Barack Obama has responded to the attack from James Dobson on his radio show yesterday. Dobson was criticizing a 2006 speech which I quoted from here and posted the video of here. AP reports:
Speaking to reporters on his campaign plane before landing in Los Angeles, Obama said the speech made the argument that people of faith, like himself, “try to translate some of our concerns in a universal language so that we can have an open and vigorous debate rather than having religion divide us.”
Obama added, “I think you’ll see that he was just making stuff up, maybe for his own purposes.”
Making stuff up? Yes, Dobson is known to do that, as I’ve pointed out here and here.
While I have concentrated on the political aspects of their differences in applying religious beliefs to public policy, Steve Benen also points out how Dobson has also been wrong on theological grounds:
Dobson believes in a literal interpretation of every word in the Christian Bible. Obama, in his ‘06 speech, pointed to specific passages from the Christian Bible. As such, as far as Dobson is concerned, Obama was “distorting” the “traditional understanding” of the Bible? Something doesn’t add up here — if every word of Scripture is literally true, how can anyone distort the Bible by pointing to specific passages?

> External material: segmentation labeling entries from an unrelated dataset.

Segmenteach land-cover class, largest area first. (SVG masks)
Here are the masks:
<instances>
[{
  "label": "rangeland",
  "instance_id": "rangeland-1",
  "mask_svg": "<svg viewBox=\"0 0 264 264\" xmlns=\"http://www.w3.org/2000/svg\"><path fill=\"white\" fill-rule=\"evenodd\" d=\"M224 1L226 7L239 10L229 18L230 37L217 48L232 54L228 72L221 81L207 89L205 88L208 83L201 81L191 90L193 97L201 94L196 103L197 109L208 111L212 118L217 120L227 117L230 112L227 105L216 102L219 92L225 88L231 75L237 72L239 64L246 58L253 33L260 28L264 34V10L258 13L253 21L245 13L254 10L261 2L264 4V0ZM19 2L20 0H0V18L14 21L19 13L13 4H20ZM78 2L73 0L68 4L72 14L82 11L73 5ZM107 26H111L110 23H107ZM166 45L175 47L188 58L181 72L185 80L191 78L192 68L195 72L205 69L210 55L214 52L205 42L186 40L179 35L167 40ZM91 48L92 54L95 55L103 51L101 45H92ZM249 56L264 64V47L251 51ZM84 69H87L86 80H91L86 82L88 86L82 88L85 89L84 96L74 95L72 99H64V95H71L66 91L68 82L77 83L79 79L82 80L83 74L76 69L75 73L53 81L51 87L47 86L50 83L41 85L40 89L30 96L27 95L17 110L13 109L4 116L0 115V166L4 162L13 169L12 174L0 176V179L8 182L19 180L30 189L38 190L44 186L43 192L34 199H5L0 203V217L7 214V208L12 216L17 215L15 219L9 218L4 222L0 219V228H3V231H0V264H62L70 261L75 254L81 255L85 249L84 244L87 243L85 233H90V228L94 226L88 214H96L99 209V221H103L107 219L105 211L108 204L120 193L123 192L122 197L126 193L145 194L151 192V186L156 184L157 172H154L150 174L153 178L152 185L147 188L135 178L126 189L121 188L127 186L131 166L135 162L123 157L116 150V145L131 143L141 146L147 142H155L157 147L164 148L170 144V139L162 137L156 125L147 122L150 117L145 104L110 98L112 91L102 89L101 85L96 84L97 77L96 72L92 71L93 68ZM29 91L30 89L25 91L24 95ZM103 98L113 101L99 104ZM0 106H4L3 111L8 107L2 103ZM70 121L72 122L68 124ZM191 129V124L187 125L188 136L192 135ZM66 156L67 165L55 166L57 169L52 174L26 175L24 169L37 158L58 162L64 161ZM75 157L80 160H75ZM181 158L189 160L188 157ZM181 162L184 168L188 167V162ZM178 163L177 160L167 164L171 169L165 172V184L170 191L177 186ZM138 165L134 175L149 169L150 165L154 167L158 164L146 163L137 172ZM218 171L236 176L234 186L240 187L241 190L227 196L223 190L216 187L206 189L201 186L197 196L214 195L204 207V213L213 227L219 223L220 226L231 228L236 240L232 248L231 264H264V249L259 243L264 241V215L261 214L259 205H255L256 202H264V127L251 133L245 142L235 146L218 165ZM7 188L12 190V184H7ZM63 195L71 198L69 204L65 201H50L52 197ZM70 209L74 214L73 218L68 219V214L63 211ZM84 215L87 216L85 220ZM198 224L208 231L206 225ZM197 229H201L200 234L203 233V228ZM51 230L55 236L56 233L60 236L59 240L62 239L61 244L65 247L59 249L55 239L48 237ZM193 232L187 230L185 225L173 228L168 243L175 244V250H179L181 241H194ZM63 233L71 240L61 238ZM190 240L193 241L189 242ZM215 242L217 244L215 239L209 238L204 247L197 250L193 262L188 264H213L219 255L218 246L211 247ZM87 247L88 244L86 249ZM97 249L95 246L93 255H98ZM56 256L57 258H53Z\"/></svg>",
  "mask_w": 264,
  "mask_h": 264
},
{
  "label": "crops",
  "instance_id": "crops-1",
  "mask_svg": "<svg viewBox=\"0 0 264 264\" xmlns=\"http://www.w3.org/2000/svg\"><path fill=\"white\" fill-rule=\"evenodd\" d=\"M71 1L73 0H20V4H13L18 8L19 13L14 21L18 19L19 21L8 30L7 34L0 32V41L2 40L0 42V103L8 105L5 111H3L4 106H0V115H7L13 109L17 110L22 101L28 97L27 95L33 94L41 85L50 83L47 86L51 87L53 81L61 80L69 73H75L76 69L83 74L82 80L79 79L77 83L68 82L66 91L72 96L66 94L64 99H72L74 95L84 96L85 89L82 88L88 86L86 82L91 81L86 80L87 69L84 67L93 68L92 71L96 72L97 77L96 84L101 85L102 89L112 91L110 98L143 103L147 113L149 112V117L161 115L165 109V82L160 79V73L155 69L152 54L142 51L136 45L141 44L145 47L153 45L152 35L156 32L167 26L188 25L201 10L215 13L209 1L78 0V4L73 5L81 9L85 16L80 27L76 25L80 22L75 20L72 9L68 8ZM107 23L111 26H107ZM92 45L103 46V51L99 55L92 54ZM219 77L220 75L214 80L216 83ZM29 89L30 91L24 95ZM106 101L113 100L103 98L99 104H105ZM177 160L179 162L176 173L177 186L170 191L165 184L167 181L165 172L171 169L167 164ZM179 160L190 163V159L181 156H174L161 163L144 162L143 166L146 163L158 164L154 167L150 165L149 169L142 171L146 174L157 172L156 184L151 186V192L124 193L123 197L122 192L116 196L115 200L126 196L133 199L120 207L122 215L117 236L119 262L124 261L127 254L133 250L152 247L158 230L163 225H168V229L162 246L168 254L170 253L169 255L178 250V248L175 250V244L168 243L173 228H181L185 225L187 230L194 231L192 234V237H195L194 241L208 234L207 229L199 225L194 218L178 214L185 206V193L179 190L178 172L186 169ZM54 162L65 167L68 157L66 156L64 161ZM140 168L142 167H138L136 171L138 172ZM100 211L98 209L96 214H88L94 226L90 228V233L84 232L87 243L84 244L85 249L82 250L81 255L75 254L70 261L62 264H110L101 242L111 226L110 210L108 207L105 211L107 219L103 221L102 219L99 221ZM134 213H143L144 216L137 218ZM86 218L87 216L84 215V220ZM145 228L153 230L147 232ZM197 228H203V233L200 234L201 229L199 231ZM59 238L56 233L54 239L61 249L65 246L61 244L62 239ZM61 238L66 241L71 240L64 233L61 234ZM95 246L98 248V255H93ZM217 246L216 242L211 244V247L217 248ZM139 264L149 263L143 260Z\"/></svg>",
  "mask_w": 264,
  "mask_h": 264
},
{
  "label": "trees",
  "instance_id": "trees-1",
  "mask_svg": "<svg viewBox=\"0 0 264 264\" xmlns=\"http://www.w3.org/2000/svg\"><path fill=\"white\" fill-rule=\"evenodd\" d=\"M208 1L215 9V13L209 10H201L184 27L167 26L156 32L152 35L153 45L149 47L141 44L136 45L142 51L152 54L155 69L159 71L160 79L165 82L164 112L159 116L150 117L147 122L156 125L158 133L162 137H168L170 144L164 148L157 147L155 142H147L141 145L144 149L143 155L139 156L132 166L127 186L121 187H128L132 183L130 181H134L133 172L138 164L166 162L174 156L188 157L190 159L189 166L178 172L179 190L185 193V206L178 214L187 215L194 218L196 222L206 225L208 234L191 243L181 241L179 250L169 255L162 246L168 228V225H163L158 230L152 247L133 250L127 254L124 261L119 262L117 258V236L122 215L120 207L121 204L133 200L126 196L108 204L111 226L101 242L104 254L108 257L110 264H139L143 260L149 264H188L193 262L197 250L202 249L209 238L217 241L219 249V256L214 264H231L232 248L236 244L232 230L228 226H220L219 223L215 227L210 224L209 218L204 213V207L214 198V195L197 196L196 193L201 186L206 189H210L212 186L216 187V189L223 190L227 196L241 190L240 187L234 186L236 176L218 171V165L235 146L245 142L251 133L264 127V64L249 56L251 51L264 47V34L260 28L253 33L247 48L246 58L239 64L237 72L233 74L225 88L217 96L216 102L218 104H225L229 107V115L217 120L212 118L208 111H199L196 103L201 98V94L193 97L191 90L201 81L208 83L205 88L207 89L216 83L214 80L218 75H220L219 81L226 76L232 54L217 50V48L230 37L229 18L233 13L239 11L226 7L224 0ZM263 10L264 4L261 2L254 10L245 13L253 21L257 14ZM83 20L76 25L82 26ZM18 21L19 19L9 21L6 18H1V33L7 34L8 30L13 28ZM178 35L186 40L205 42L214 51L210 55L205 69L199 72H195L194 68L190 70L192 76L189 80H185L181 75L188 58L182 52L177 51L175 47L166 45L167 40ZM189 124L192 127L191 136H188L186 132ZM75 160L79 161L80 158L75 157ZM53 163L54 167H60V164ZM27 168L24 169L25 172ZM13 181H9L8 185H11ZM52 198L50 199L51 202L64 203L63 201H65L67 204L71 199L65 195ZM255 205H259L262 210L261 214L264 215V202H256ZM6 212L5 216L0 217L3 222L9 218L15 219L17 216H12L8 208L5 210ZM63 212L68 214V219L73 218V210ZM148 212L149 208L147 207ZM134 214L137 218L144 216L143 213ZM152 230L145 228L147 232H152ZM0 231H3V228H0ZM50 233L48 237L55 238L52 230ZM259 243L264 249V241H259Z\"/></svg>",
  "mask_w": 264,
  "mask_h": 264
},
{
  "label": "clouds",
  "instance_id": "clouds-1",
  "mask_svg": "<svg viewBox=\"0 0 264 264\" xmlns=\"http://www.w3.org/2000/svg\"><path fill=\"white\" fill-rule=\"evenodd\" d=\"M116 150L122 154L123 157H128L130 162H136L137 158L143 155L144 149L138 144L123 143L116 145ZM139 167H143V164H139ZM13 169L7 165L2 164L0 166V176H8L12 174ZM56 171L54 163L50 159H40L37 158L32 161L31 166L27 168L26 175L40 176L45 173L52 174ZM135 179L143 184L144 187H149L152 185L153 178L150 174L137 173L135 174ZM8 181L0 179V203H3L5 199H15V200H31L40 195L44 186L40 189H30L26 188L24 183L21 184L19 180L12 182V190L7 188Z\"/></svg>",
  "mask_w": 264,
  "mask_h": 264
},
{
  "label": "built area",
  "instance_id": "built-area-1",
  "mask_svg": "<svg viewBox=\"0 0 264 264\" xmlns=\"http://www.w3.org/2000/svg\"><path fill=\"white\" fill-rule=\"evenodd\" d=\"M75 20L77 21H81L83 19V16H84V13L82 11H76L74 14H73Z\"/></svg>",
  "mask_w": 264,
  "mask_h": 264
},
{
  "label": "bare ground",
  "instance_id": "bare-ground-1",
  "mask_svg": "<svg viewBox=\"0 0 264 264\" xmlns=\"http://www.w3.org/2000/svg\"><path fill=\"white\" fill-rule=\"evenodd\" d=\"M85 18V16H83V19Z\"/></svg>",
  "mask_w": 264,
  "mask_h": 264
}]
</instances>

“Traditional understanding” sounds like some kind of liberal, mamby-pamby, after-the-fact interpretation of the Bible’s plain text, when Dobson is supposed to be, to borrow an expression, a strict constructionist.
Indeed, there’s a bunch of great examples from the Old Testament. Parents can stone a misbehaving child; fathers can sell daughters into slavery; garments made of two different kinds of threads are a real no-no; the list goes on and on. Dobson, on the one hand, believes every word of the Bible is literally true. Dobson, on the other hand, also argues we shouldn’t believe every word of the Bible is literally true but should instead accept a “traditional understanding” of the Bible. To do otherwise, is to “distort” Scripture.
Ultimately, Dobson apparently wants the focus to remain on the New Testament. Note to Dr. Jim: Christians are supposed to embrace both Testaments.